И вот, от лица безвестного Курочкина, воевода заявил царю: «поспеть де от Архангелского города в Монгазею недели в полпяты[268] мочно» (стл. 1052). Курочкин сказать этого не мог (и в его донесении этого нет), ибо сам плавал этим путем и знал, что один только волок занимает 5 недель и больше, а весь путь редко укладывается в один год. Не мог он также сказать и того, что в Мангазею способны проходить корабли (их тогда чётко отличали от кочей).
Вот на такой сомнительной основе Куракин и писал, что он,
«будет Немцы с торги и придут на Енисею или в Монгазею, и им (мангазейским воеводам) с ними торговать не велел» (стл. 1053).
«будет Немцы с торги и придут на Енисею или в Монгазею, и им (мангазейским воеводам) с ними торговать не велел» (стл. 1053).
Более того, он в конце первого письма спросил царя: велеть ли «немцам» торговать, а русским в Мангазею и из нее «ходить ли?» (там же). И, не дожидаясь царского ответа, во втором (мартовском) письме просил царя запретить плавание — нет, не в Енисей (туда и так никто не плавал, чего сам Куракин не скрывал), а в Обь, в Мангазею. Трудно поверить, но вскоре из Москвы пришло согласие. Воевода тут же объявил в Мангазею о желанном ему запрете.

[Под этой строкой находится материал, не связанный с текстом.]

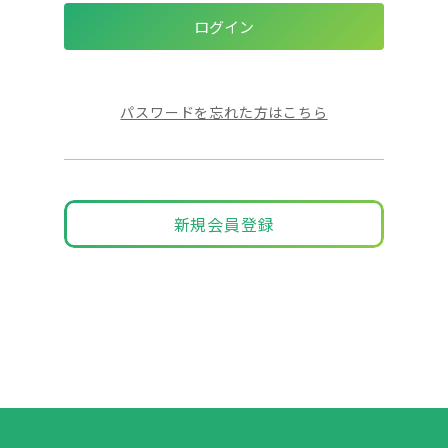
パスワードを忘れた方はこちら
新規会員登録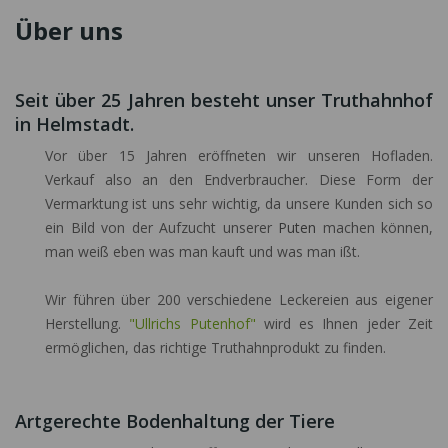
Über uns
Seit über 25 Jahren besteht unser Truthahnhof
in Helmstadt.
Vor über 15 Jahren eröffneten wir unseren Hofladen.
Verkauf also an den Endverbraucher. Diese Form der
Vermarktung ist uns sehr wichtig, da unsere Kunden sich so
ein Bild von der Aufzucht unserer
Puten
machen können,
man weiß eben was man kauft und was man ißt.
Wir führen über 200 verschiedene Leckereien aus eigener
Herstellung.
"Ullrichs Putenhof"
wird es Ihnen jeder Zeit
ermöglichen, das richtige Truthahnprodukt zu finden.
Artgerechte Bodenhaltung der Tiere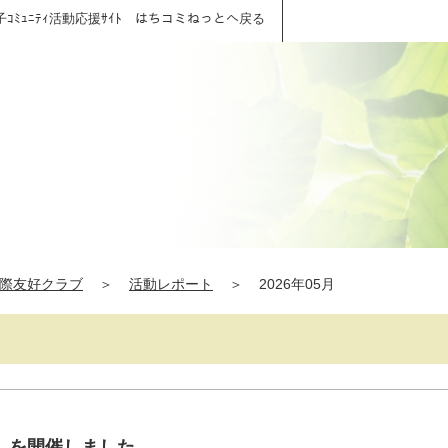
子ｺﾐｭﾆﾃｨ活動応援ｻｲﾄ はちコミねっとへ戻る
際友好クラブ
＞
活動レポート
＞
2026年05月
」を開催しました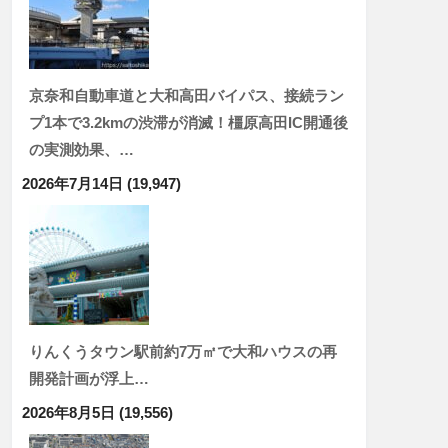
京奈和自動車道と大和高田バイパス、接続ラン
プ1本で3.2kmの渋滞が消滅！橿原高田IC開通後
の実測効果、…
2026年7月14日
(19,947)
りんくうタウン駅前約7万㎡で大和ハウスの再
開発計画が浮上…
2026年8月5日
(19,556)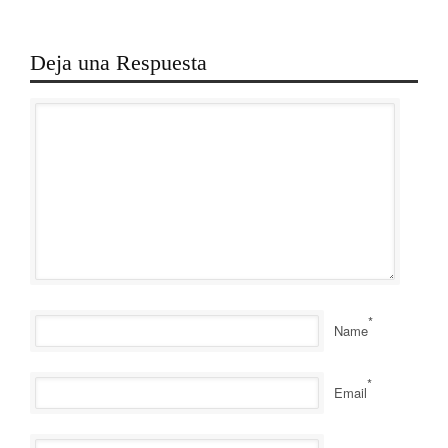
Deja una Respuesta
*
Name
*
Email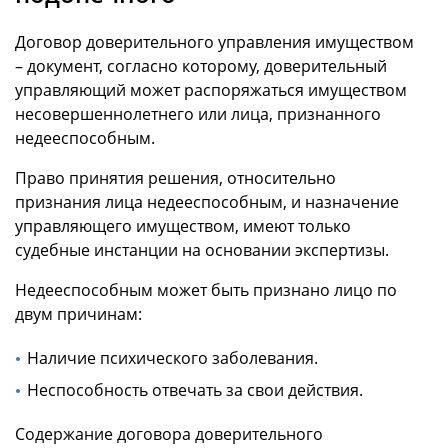
Договор доверительного управления имуществом
– документ, согласно которому, доверительный
управляющий может распоряжаться имуществом
несовершеннолетнего или лица, признанного
недееспособным.
Право принятия решения, относительно
признания лица недееспособным, и назначение
управляющего имуществом, имеют только
судебные инстанции на основании экспертизы.
Недееспособным может быть признано лицо по
двум причинам:
Наличие психического заболевания.
Неспособность отвечать за свои действия.
Содержание договора доверительного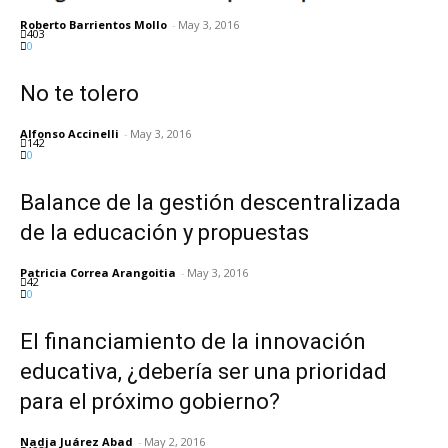
Roberto Barrientos Mollo
-
May 3, 2016
403
0
No te tolero
Alfonso Accinelli
-
May 3, 2016
142
0
Balance de la gestión descentralizada
de la educación y propuestas
Patricia Correa Arangoitia
-
May 3, 2016
42
0
El financiamiento de la innovación
educativa, ¿debería ser una prioridad
para el próximo gobierno?
Nadja Juárez Abad
-
May 2, 2016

В оправдание юного царя замечу, что ему было совсем не до сибирских дел. В Боярской думе шла отчаянная борьба «тушинцев» (прежних сторонников «Тушинского вора» Лжедмитрия II) и «пожарцев» (сторонников Дмитрия Пожарского, освободителя Москвы), причем первые явно побеждали. Что еще хуже, Московия была, как мы бы сейчас сказали, в кольце фронтов, и в польском плену пребывал отец царя Филарет, будущий патриарх.
Царская грамота вызвала протест, и возглавили его оба мангазейских воеводы, Иван Биркин и Воин Новокщёнов. Он многократно описан, и мне остается сказать, что протестовавшие однозначно заявили — морем в Обь никакое судно пройти не может, а волок пропускает лишь малые кочи:
«писали к нам из Монгазеи воевода Иван Биркин да Воин Новокщенов: в прошлом де во 124 году, весною, как лед скрылся, посылали они из Монгазейского города на енисейское устье проведывати морского ходу тобольского стрельца Мишку с товарищи, и Мишка де с товарищи, с енисейского устья приехав в Монгазею, в роспросе им сказывали: смотрели де они на море и не могли досмотрити, где бы за льдом вода объявилась». «А как сьехались в Монгазею с промыслов торговые и промышленые всякие люди, и они де Иван Биркин да Воин Новокщенов про тот морской ход тех торговых и промышленых людей роспрашивали. А в роспросе розных городов торговых и промышленых и всяких людей, сто семдесять человек, сказали, по нашему крестному целованью: от Архангельского де города… ходят они в Мангазею… на Карскую губу в Мутную реку, через сухой волок на Зеленую реку и в Обь, да в тазовское устье, а ходят в малых кочах; а через сухой волок суды волочат на себе; а в енисейское устье малыми или большими кочами морем из двинского устья сами не бывали, и из начала про ходоков Руских и никаких иных людей не слыхали».